Missionary work in Nigeria

He subsequently gained Church of Scotland Mission approval for a mission Nigeria in 1845, and he arrived in the village of Old Calabar in 1846 accompanied by former members of his congregation who wished to “carry the gospel to their native land".[3] In 1847 he moved the mission to Creek Town and worked educating the local population, teaching them English and converting them to Christianity. He made attempts to stop the practice of infanticide in the area, building a settlement for twins and their mothers so as to isolate them from the rest of the population, and allowing them to live. In addition, he managed to procure various agreements to abolish human sacrifice in the surrounding area.[4] He also worked to limit the spread of what was most likely yellow fever in the villages, through use of calomel.[5] While in Nigeria he learned Efik and built a relationship with King Eyo Honesty II, the ruler of the area at the time.[6]

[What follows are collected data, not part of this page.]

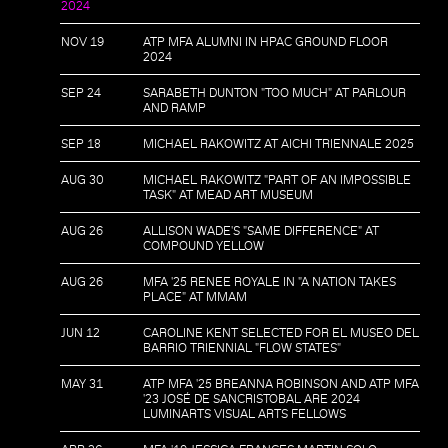
2024
NOV 19
ATP MFA ALUMNI IN HPAC GROUND FLOOR
2024
SEP 24
SARABETH DUNTON "TOO MUCH" AT PARLOUR
AND RAMP
SEP 18
MICHAEL RAKOWITZ AT AICHI TRIENNALE 2025
AUG 30
MICHAEL RAKOWITZ "PART OF AN IMPOSSIBLE
TASK" AT MEAD ART MUSEUM
AUG 26
ALLISON WADE'S "SAME DIFFERENCE" AT
COMPOUND YELLOW
AUG 26
MFA '25 RENEE ROYALE IN "A NATION TAKES
PLACE" AT MMAM
JUN 12
CAROLINE KENT SELECTED FOR EL MUSEO DEL
BARRIO TRIENNIAL "FLOW STATES"
MAY 31
ATP MFA '25 BREANNA ROBINSON AND ATP MFA
'23 JOSÉ DE SANCRISTOBAL ARE 2024
LUMINARTS VISUAL ARTS FELLOWS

Following a leave of absence in 1853, the relationship between Waddell and his colleagues at the mission began to become strained, a possible cause for his eventual retirement from the mission in 1858, officially due to illness.

Death and legacy

Following his return from Nigeria, Waddell established a missionary congregation and eventually retired to his home in Dublin. Days before Waddell’s death on April 18, 1895, a school was founded in Duke Town, Nigeria and named the Hope Waddell Institute (later known as the Hope Waddell Training Institution) in honour of his work. It continues to run to this day and has produced many Nigerian politicians.[7]

References

  1. Lynn, Martin. "Waddell, Hope Masterton". Oxford: Oxford University Press. Retrieved 16 December 2017.
  2. Waddell, Hope Masterton (1863). Twenty-nine years in the West Indies and Central Africa: a review of missionery work and adventure. 1829-1858. Harvard University. London and New York: T. Nelson and Sons.
  3. Anderson, WIlliam. "United Presbyterian Church of Scotland". Mundus. Retrieved 13 December 2017.
  4. Ajayi, J. F. Ade (1965). Christian Missions in Nigeria 1841- 1891: The Making of a New Elite.
  5. Walls, Andrew F. (1982). "The Heavy Artillery of the Missionary Army': The Domestic Importance of the Nineteenth-Century Medical Missionary". Studies in Church History. 19: 287–297. Retrieved 12 December 2017.
  6. Waddell, Hope Masterton (1849). A Vocabulary of the Efik or Cold Calabar Language (2nd ed.). Edinburgh.
  7. Archibong, Maurice (17 February 2005). "Hope Waddell, A Nigerian Metaphor". The Daily Sun. Retrieved 12 November 2017.